Ironicamente, o guru do bolsonarismo, pelo
alto grau de radicalização e pela disputa de espaço e influência no governo,
está entre os maiores detratores da cúpula militar. O empresário e youtuber
Felipe Neto não inovou ao escrachar o comandante da Aeronáutica, Carlos de
Almeida Baptista Junior, e chamá-lo de “babaca” em suas redes sociais, na
sexta-feira. Ninguém esculhambou mais generais, almirantes e brigadeiros,
quando se exigia um novo AI-5, do que Olavo.
O autodenominado filósofo mora na Virgínia
(EUA), mas voltou correndo ao Brasil, nos últimos dias, para um tratamento
bancado pelo SUS, com acusações de ter furado a fila do procurado Hospital das
Clínicas da Universidade de São Paulo (USP), onde está internado.
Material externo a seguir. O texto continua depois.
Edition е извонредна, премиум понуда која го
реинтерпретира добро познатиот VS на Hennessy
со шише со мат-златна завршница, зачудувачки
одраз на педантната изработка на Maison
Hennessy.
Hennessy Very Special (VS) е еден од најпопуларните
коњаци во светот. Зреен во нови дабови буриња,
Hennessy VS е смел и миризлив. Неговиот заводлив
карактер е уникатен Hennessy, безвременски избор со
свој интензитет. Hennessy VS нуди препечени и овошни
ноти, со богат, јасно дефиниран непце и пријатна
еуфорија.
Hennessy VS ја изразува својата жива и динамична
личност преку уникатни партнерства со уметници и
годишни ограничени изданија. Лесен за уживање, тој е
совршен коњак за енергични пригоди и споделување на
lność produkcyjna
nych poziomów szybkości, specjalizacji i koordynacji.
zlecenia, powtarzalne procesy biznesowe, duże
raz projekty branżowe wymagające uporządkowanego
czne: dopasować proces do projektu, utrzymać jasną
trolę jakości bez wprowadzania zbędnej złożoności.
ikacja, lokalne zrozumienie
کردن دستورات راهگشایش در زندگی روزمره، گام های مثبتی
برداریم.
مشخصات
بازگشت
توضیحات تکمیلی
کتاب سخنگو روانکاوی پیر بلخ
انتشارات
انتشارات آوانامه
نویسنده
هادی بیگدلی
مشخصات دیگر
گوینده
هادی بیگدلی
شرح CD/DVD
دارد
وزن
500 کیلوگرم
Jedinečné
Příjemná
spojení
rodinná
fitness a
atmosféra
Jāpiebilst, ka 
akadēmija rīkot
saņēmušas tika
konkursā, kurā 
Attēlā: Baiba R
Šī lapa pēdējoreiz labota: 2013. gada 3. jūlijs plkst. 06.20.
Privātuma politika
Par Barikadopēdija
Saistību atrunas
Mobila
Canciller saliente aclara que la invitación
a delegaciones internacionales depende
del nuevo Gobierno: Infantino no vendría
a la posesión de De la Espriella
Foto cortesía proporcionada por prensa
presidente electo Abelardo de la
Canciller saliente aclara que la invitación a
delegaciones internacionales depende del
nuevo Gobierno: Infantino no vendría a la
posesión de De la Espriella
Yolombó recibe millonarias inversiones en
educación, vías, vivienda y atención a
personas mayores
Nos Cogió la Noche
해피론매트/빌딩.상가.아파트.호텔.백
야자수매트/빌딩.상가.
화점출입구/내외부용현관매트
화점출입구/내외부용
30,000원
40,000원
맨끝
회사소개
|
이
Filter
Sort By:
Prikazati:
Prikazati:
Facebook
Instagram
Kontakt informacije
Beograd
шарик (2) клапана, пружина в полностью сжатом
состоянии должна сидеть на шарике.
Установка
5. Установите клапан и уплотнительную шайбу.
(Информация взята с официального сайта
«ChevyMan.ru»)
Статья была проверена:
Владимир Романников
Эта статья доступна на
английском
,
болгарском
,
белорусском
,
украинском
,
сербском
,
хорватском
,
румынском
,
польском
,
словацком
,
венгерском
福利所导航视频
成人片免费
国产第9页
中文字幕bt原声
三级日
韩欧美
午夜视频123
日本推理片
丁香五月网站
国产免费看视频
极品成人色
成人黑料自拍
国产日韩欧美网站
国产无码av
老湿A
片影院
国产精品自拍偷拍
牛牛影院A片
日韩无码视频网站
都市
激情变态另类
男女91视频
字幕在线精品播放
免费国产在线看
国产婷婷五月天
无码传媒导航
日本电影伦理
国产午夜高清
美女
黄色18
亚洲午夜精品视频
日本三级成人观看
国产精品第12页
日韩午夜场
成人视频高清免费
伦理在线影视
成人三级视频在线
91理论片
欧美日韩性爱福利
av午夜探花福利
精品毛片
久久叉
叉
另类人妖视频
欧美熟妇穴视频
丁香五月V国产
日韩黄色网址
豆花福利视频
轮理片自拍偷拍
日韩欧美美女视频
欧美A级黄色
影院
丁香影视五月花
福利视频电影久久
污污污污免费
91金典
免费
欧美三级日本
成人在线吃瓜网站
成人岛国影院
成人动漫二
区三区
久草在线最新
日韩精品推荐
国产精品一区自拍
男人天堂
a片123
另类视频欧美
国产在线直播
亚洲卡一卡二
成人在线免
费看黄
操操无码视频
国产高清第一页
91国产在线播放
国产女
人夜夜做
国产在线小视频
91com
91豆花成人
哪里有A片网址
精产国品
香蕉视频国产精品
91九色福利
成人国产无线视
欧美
Nessa hora,
nada como o Estado longe do mínimo para financiar um Sistema Único de Saúde e
um Sistema Único de Pensões para as herdeiras.
Ao insistirem no erro histórico de
participar da vida política do país, as Forças Armadas se desmoralizam e se
tornam um fator de desestabilização da democracia brasileira. Não são fiadoras
ou garantidoras dela, ou poder moderador - ao contrário. O lugar do militar é
no quartel. Passo importante para barrar os riscos de politização dos fardados
foi dado ontem, com a apresentação da proposta de emenda à Constituição que
determina o afastamento dos militares quando assumirem funções civis.
Protocolada pela deputada Perpétua Almeida (PCdoB-AC), recebeu apoio de cinco
ex-ministros da Defesa dos governos Lula (Nelson Jobim) e Dilma (Celso Amorim,
Jaques Wagner e Aldo Rebelo) e de Michel Temer (Raul Jungmann).
A proposta vem sendo apelidada de “PEC
Pazuello”, em referência ao general da ativa e ex-ministro da Saúde, que chegou
a subir em trio elétrico de manifestação política com Bolsonaro, no Rio, sem
ser punido pela corporação. A PEC é uma resposta parlamentar necessária diante
do aparelhamento do governo federal e do uso das Forças Armadas como
instituição de governo e não de Estado, num processo intensificado pelo atual
ministro da Defesa, Walter Braga Netto, a quem é atribuída a ideia da redação
da nota, em tom intimidatório, assinada na semana passada pelos três
comandantes de força, contra a CPI da Pandemia, o Senado e, no limite, a todo o
Congresso.
Não é, contudo, a CPI, cuja investigação
compromete cada vez mais o presidente da República e seus assessores militares,
o ponto de ataque do bolsonarismo. Ali, no Parlamento, eles jogam na defesa.
Braga Netto, por exemplo, já foi convidado a se explicar na Câmara. No Supremo,
o governo também está acuado, com a decisão do ministro Alexandre de Moraes de
compartilhar provas do inquérito das “fake news” e dos atos antidemocráticos
com ações do TSE que podem levar à cassação da chapa Bolsonaro-Mourão.
A pressão se avoluma a ponto de parecer
abalar a própria saúde do presidente, internado ontem depois de uma crise de
soluços que dura mais de dez dias. A fragilidade e o discurso ameno adotado
após a reunião de segunda-feira em que teria levado uma enquadrada do
presidente do STF, Luiz Fux, não combinam, porém, com o estilo Bolsonaro.
É no ataque ao sistema de votação e na não aceitação do resultado em 2022, caso perca a reeleição, que o presidente aposta suas fichas para mandar a democracia às favas e à UTI. Doente ela já está.